What do human translators do differently that avoids the problems that AI translation have?
I read many times the text, I’m in contact with my authors, I use references from other books, I research in dictionaries, I read all the time, I only use 1 translation machine when I have some difficult sentences, I ask to my colleagues, etc.
What made you want to translate Pemberley into Spanish?
When I saw that there was a book about Austen and dragons, I thought it was just the thing that our Spanish speaking readers needed to read. Because somehow it´s something different to many fantasy JAFF novels and a story of Elizabeth saving the day and being recognized for it is awesome.
What challenges did you face in translating fantasy? I have to imagine the dragon elements were particulary tricky.
It was quite a challenge because it´s my first fantasy novel. Many of the dragon types do not have a direct translation, or if translated, the essence of the name is somewhat lost, as it happens with firedrake. In Spanish it is ‘dragon of fire’, but we agree that there is more than one fire-breathing dragon. So, the biggest issues were dragon types, the Blue Order vocabulary, and the dragon folk. Curiously, we have wyvern as a ‘guiverno’, but I decided not to use it. In Spanish it is common that the wyvern is simply called a dragon, when we know that there is a difference in the number of limbs.
Although in the translation of fantasy is common to invent names/words, or just translate it to the closest meaning, I decided to leave some words as they´re in English because I really like how they sound and their meaning.
What strategy did you use to overcome these hurdles?
I read the book a couple of times, asked the author, searched in dictionaries, took references from The Hobbit, Eragon and other dragon books, and made a lot of decisions. A big part when we are translating is to make choices of which word is better, if this or that translation has more meaning, if I need to add some explanation to some words which are unknown in the target language.

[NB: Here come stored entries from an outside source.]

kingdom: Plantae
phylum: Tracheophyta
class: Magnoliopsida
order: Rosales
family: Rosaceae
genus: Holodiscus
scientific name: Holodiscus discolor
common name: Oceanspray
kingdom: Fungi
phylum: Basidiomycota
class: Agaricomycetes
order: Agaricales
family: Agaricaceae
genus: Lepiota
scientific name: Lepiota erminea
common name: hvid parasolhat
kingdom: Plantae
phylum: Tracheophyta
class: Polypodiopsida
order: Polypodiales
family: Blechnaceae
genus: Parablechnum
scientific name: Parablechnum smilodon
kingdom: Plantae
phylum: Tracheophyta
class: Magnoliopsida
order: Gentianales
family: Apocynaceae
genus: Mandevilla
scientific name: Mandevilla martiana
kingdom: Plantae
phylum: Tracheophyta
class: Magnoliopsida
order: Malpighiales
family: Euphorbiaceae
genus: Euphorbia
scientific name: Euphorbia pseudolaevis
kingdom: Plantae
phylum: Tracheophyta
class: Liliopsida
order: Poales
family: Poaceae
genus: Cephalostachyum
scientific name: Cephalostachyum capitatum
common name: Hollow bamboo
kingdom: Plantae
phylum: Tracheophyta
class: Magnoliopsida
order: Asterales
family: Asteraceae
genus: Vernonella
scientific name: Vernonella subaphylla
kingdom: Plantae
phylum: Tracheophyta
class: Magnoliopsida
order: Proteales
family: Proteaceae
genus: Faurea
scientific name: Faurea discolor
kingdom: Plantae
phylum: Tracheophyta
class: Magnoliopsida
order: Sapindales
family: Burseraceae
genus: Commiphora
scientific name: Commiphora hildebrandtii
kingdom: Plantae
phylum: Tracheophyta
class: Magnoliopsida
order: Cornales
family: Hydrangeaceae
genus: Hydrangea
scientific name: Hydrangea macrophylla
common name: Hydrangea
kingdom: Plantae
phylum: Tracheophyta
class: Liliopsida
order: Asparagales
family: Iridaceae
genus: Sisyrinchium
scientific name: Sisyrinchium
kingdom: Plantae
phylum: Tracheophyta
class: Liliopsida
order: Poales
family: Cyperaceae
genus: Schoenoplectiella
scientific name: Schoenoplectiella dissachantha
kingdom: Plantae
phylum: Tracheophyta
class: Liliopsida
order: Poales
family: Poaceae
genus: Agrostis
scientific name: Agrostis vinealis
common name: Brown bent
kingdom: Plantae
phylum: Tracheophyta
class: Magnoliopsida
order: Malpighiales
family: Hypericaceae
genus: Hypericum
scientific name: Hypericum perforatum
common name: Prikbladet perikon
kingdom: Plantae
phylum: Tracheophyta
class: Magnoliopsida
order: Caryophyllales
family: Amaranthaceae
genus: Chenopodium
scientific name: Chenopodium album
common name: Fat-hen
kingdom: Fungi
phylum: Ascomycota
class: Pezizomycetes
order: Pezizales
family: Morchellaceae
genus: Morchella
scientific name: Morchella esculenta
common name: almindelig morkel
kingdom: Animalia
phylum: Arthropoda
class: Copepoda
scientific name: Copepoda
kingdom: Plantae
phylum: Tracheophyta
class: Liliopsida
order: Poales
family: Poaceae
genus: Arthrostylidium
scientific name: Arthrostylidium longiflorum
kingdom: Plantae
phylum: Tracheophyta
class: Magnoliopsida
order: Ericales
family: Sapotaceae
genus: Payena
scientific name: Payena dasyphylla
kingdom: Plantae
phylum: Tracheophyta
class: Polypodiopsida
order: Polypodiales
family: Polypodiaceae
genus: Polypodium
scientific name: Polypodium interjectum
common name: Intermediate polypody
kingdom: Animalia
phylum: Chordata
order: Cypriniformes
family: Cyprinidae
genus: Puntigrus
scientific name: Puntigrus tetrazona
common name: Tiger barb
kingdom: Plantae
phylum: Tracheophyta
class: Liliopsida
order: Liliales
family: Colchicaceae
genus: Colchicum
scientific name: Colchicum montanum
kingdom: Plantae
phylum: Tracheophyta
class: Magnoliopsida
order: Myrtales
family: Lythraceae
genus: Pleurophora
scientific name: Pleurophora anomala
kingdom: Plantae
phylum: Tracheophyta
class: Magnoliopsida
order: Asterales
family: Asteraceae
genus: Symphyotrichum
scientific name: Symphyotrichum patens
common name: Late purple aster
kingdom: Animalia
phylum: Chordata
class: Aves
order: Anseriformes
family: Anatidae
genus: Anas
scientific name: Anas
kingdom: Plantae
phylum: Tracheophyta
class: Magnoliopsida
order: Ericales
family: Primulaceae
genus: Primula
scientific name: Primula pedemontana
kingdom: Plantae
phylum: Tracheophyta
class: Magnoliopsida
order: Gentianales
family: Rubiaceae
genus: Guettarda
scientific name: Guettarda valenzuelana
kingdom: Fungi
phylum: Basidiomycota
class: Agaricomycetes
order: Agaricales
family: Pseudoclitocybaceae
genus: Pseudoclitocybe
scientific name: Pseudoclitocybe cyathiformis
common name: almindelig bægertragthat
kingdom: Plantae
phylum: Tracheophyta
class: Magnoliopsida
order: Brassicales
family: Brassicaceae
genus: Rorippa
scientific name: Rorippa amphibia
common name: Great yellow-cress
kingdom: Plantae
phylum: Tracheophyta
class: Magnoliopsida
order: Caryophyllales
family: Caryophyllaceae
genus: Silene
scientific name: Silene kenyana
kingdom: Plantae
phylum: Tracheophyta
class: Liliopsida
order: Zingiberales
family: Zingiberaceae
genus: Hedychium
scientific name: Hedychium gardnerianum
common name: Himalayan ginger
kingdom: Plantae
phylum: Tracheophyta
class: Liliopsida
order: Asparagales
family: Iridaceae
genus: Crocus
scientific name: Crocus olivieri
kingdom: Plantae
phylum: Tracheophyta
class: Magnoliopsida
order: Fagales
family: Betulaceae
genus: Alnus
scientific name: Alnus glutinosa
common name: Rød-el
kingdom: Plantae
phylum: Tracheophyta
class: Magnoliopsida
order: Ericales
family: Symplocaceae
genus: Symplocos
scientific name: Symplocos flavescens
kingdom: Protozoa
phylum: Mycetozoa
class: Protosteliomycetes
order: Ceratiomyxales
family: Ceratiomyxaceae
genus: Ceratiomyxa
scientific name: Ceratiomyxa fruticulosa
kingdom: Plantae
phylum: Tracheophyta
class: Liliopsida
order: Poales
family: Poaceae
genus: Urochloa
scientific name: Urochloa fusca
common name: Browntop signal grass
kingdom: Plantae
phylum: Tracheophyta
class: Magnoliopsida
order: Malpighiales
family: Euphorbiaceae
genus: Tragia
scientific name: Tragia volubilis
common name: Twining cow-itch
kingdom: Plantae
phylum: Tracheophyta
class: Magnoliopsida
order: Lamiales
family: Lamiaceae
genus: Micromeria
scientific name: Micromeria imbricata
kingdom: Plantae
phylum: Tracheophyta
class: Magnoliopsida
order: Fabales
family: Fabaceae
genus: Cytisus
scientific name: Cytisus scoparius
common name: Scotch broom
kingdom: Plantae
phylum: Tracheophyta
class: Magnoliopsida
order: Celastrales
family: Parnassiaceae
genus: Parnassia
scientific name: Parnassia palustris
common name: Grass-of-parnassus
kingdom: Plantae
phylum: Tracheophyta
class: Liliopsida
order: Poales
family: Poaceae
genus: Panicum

I´m a great fan of fantasy. I read Lord of the Rings -the three books- just a few months before the first movie came out. I had the pleasure of being invited by Abigail Reynolds to work with her and other authors on her weekly publication last year of Mr. Darcy and the Enchanted Library, and I really liked working with Pemberley, because it´s one of my favorite types of books.
What have you learned in the process?
That there are many times in which choosing the rights terms for fantasy can help for the imagination of the readers. That you learn new words, terms and translations every book. That each author, even in the same genre, like JAFF, have such different writing styles.
What are you hoping for in the future of your translation work?
I hope this project will open the doors for more translations, that maybe next year I won’t take too many works at the same time, and that I will have the opportunity to go to my first JASNA AGM in Denver and present a little bit of my work at the emporium.
Thanks for joining us today Cristy! I can’t wait for the release date of Pemberley, el dragón del señor Darcy!
You can find Cristy at Blog – Cris Translates
Facebook: @Cristranslates
Instagram: @Cristranslates89
Wonderful! Congratulations, Cris!
Thank you for this, Cristy. Having done a little translation myself, and knowing someone doing PhD work in machine translation, I really enjoyed seeing your take on the challenges of translating these books.